• Extrait choisi:
"Remise de peine", une fenêtre sur une âme perdue dans ses souvenirs...

La musique de l’auteur

 

Paris, années d’après-guerre. Deux garçons sont confiés à des amis de leurs parents, ces derniers ne pouvant  s’occuper d’eux. L’enfance, voici le sujet de la Remise de peine de Modiano, auteur bien connu, à qui un public de fidèles voue une admiration sans bornes, attendant fiévreusement chacune de ses livraisons - comme beaucoup de cinéphiles attendent chaque année le nouveau Woody Allen ou le nouvel opus d’Eastwood. Modiano, c’est aussi un style, une façon d’agencer les mots qui n’appartiennent qu’à lui :

 

« Elles ont engagé une jeune fille pour venir me chercher à l’école et s’occuper de nous. Elle habitait à la maison dans la chambre voisine de la nôtre. Elle coiffait ses cheveux noirs en un chignon très strict, et ses yeux étaient d’un vert si clair qu’il lui donnait un regard transparent. Elle ne parlait presque pas. Son silence et ses yeux transparents nous intimidaient, mon frère et moi. Pour nous, la petite Hélène, Frede et même Annie appartenaient au monde du cirque, mais cette silencieuse jeune fille au chignon noir et aux yeux pâles était un personnage de conte. Nous l’appelions Blanche-Neige. »

• Données:
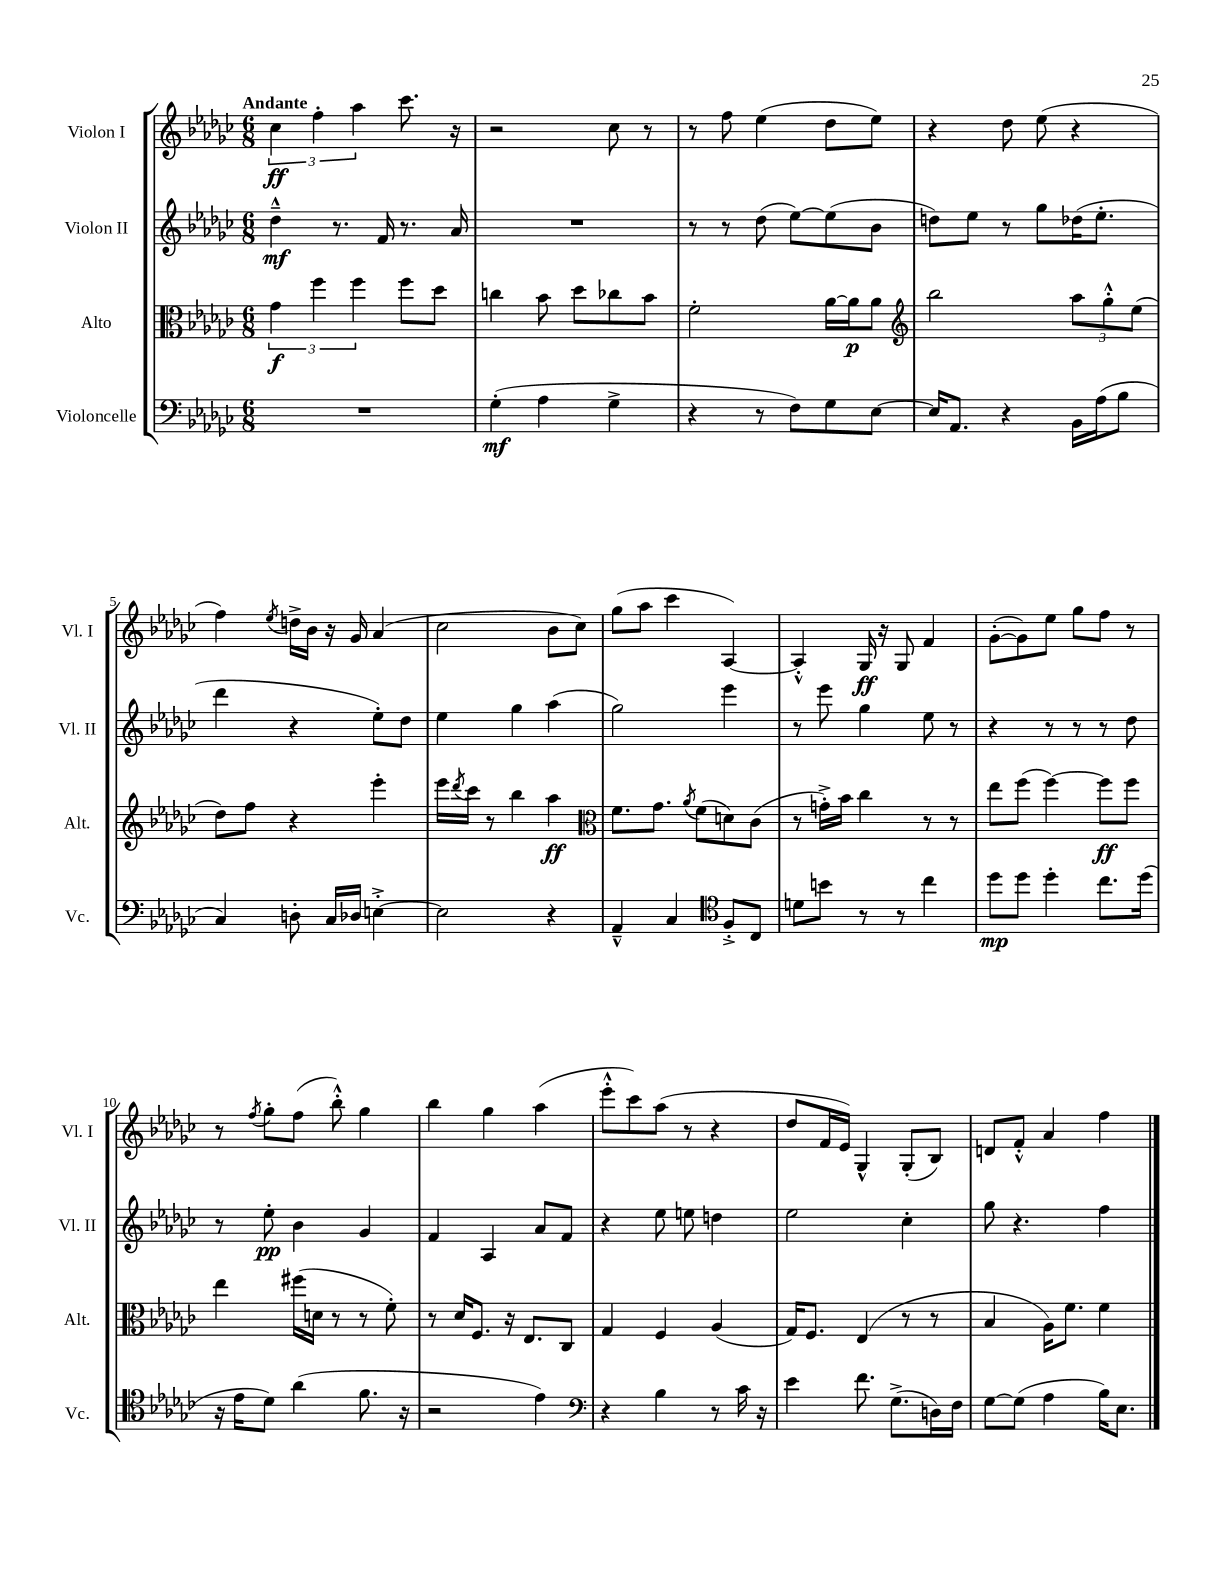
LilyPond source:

• Exercices proposés:
A) Indiquez si chacune des affirmations suivantes concorde avec l’extrait sur Remise de peine, par oui ou par non, en citant à l’identique les mots décisifs : (i) les deux garçons sont confiés à des amis de leurs parents ; (ii) la jeune fille engagée parlait beaucoup ; (iii) les enfants appelaient la jeune fille Blanche-Neige.
B) Condensez en quelques phrases le paragraphe de l’extrait sur Remise de peine qui commence par « Paris, années d’après-guerre », sans perdre ses faits principaux.
C) Prolongez l’extrait sur Remise de peine à partir de sa dernière phrase.
Les données n’ont aucun lien avec l’extrait sur Remise de peine.

• Réponses par exercice:
A)
(i) Oui : « Deux garçons sont confiés à des amis de leurs parents »
(ii) Non : « Elle ne parlait presque pas. »
(iii) Oui : « Nous l’appelions Blanche-Neige. »

B) Dans le Paris de l’après-guerre, deux garçons sont confiés à des amis de leurs parents, qui ne peuvent pas s’occuper d’eux. L’enfance est le sujet de Remise de peine, de Modiano. Cet auteur connu est admiré par un public fidèle, qui attend chacun de ses livres comme les cinéphiles attendent le nouveau Woody Allen ou le nouvel Eastwood. Modiano se distingue aussi par un style et une manière d’agencer les mots qui lui sont propres.

C)
Des secrets et du Passé

 

Remise de peine parle de l’enfance, de ses secrets et de ses non-dits. Modiano évoque ici, d’après le préfacier, son enfance d’après-guerre. Roman ? Autobiographie ? L’auteur navigue entre les deux, sachant très bien que le souvenir est déjà un processus romanesque par lequel l’imagination refaçonne la mémoire. Patrick Modiano évoque aussi un frère, quasi inconnu dans le reste de son œuvre. La force de l’auteur est de restituer le regard de l’enfant sur ces adultes à qui son père l’avait confié, le juxtaposant parfois avec des flashbacks dans lesquels, à vingt ans, il recroise certains. Le spectre de la guerre et de la rue Lauriston resurgit au travers de ces pages. L’enfant regarde le monde des adultes. Il enregistre tout, sans tout comprendre. Plus tard il saura certaines choses. Les comprendra-t-il pour autant ? Pas sûr, car le passé s’échappe. Modiano ne nous apprend rien de nouveau bien entendu. Mais il le dit bien et c’est ce qui compte dans la mémoire d’un lecteur.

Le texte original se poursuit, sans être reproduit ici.